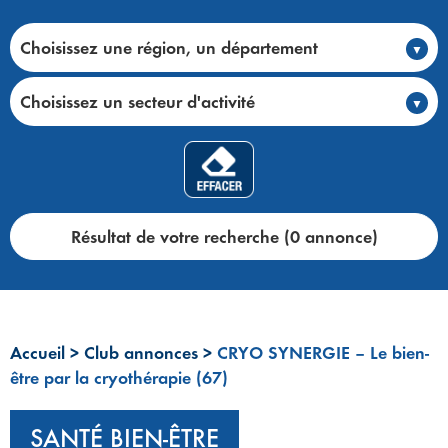
Choisissez une région, un département
Choisissez un secteur d'activité
Résultat de votre recherche (0 annonce)
Accueil
>
Club annonces
>
CRYO SYNERGIE – Le bien-
être par la cryothérapie (67)
SANTÉ BIEN-ÊTRE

------------------------

**EXERCISE DETAILS**
Repeat the text lines of the records above word for word, leaving out the pictures.

**RESPONSE AREA**
Choisissez une région, un département
Choisissez un secteur d'activité
Résultat de votre recherche (0 annonce)
Accueil
>
Club annonces
>
CRYO SYNERGIE – Le bien-
être par la cryothérapie (67)
SANTÉ BIEN-ÊTRE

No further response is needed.